A traditional cookbook contains culinary recipes of interest to the authors, and helps readers expand their repertoire of foods to prepare. Many might believe that the end product of a recipe is the dish itself and one can read this book, in much the same way. Every chapter guides the reader through the application of the stages of the data science pipeline to different datasets with various goals. Also, just as in cooking, the final product can simply be the analysis applied to a particular set.
We hope that you will take a broader view, however. Data scientists learn by doing, ensuring that every iteration and hypothesis improves the practioner's knowledge base. By taking multiple datasets through the data science pipeline using two different programming languages (R and Python), we hope that you will start to abstract out the analysis patterns, see the bigger picture, and achieve a deeper understanding of this rather ambiguous field of data science.
We also want you to know that, unlike culinary recipes, data science recipes are ambiguous. When chefs begin a particular dish, they have a very clear picture in mind of what the finished product will look like. For data scientists, the situation is often different. One does not always know what the dataset in question will look like, and what might or might not be possible, given the amount of time and resources. Recipes are essentially a way to dig into the data and get started on the path towards asking the right questions to complete the best dish possible.
If you are from a statistical or mathematical background, the modeling techniques on display might not excite you per se. Pay attention to how many of the recipes overcome practical issues in the data science pipeline, such as loading large datasets and working with scalable tools to adapting known techniques to create data applications, interactive graphics, and web pages rather than reports and papers. We hope that these aspects will enhance your appreciation and understanding of data science and apply good data science to your domain.
Practicing data scientists require a great number and diversity of tools to get the job done.

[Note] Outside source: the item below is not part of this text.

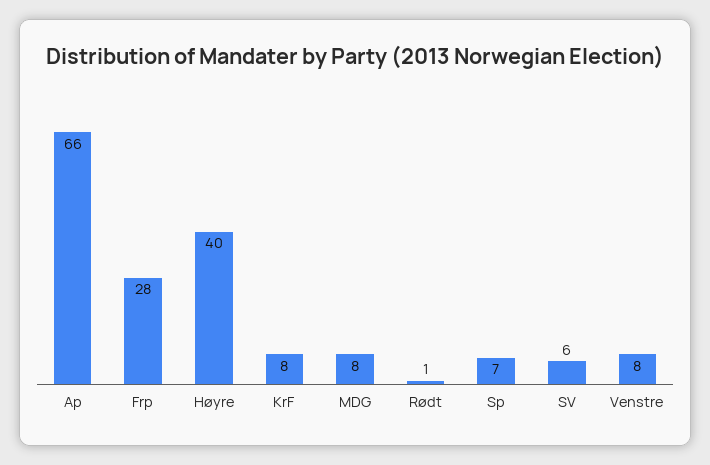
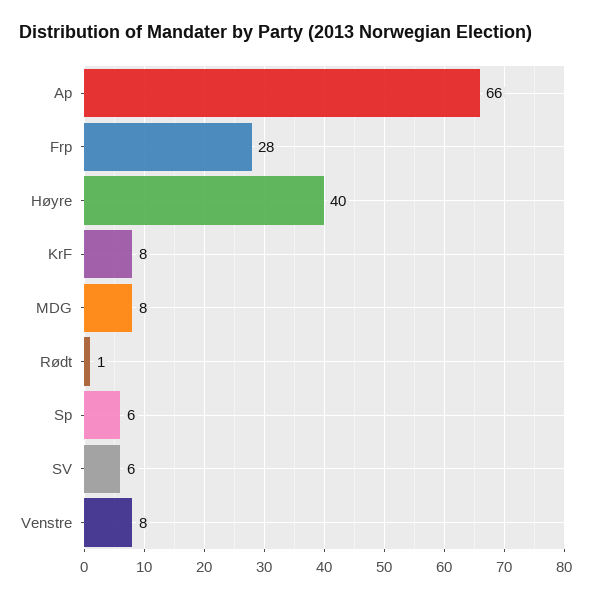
Sp: 7 -> 6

Data practitioners scrape, clean, visualize, model, and perform a million different tasks with a wide array of tools. If you ask most people working with data, you will learn that the foremost component in this toolset is the language used to perform the analysis and modeling of the data. Identifying the best programming language for a particular task is akin to asking which world religion is correct, just with slightly less bloodshed.
In this book, we split our attention between two highly regarded, yet very different, languages used for data analysis - R and Python and leave it up to you to make your own decision as to which language you prefer. We will help you by dropping hints along the way as to the suitability of each language for various tasks, and we'll compare and contrast similar analyses done on the same dataset with each language.

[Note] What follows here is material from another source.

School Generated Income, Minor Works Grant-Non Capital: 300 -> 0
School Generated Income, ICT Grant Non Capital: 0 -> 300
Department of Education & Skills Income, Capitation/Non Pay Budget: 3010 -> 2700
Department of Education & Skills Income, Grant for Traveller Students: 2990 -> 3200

When you learn new concepts and techniques, there is always the question of depth versus breadth. Given a fixed amount of time and effort, should you work towards achieving moderate proficiency in both R and Python, or should you go all in on a single language? From our professional experiences, we strongly recommend that you aim to master one language and have awareness of the other. Does that mean skipping chapters on a particular language? Absolutely not! However, as you go through this book, pick one language and dig deeper, looking not only to develop conversational ability, but also fluency.
To prepare for this chapter, ensure that you have sufficient bandwidth to download up to several gigabytes of software in a reasonable amount of time.